ShiraTronics raises $66M for its neuromodulation implant for chronic migraines

After putting forward preliminary clinical data earlier this year from its neuromodulation implant for reducing chronic migraines, ShiraTronics has raised $66 million in venture capital financing to complete a new pivotal trial and take its device through to the FDA.

The Minneapolis-based company’s drug-free therapy system is designed for patients who have not seen relief with pharmaceutical treatments, with severe headaches occurring at least 15 days each month. The device is implanted under the skin in the head and delivers small electrical pulses to the occipital and supraorbital nerves to help interrupt migraine pain signals.

This past July, ShiraTronics presented poster findings (PDF) from a pilot study of about 10 patients in Australia, at a conference hosted by the American Society of Pain and Neuroscience.

After 12 weeks of treatment, the participants reported significant reductions in the number of migraine days per month—from an average of 19 at the start of the study down to about seven—as well as improvements in quality of life, according to the company.

ShiraTronics reported the first human implantation of its system, which includes bilateral pulse generators aimed at nerves on the right and left sides of the head, in December 2023. The approach previously received a breakthrough designation from the FDA in 2021.

“Today, about 3 million patients in the U.S. suffer from chronic migraine attacks that are resistant to conventional therapies,” CEO Rob Binney said in a statement. “We are deeply grateful for the support of our distinguished new and existing investors, and are laser-focused on delivering this breakthrough therapy to those in need.”

The company’s series B round was led by Norwest Venture Partners and was joined by Seroba, OSF Ventures and the Global BioAccess Fund, alongside previous backers U.S. Venture Partners, Amzak Health, Treo Ventures and Aperture Venture Partners.

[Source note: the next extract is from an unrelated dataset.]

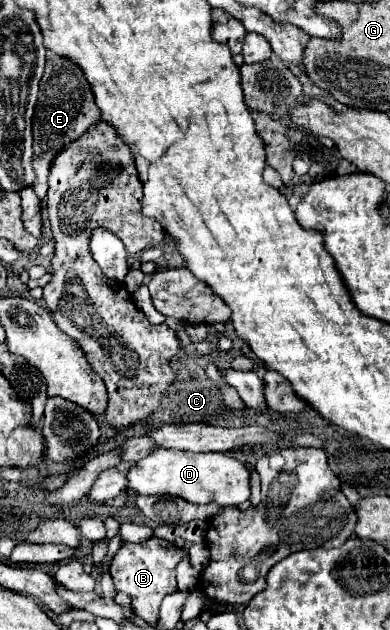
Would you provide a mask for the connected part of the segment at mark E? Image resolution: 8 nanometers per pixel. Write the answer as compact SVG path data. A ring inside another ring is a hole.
M48 50L48 62L46 62L44 76L40 80L40 94L38 94L36 114L34 114L34 172L36 172L36 180L32 182L32 188L36 190L40 200L48 192L48 172L52 168L52 160L56 158L56 152L62 152L62 148L66 144L78 140L82 134L88 132L90 126L94 126L98 122L100 122L100 110L94 102L88 82L84 80L84 72L74 62Z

ShiraTronics is currently enrolling participants for a randomized, sham-controlled trial at centers in the U.S. and Australia. It will include the use of a trial system to gauge tolerability, with temporarily implanted electrical leads, before a procedure that places a permanent device. The company said its neuromodulation therapy can be delivered 24 hours a day, seven days a week, with weekly charging sessions.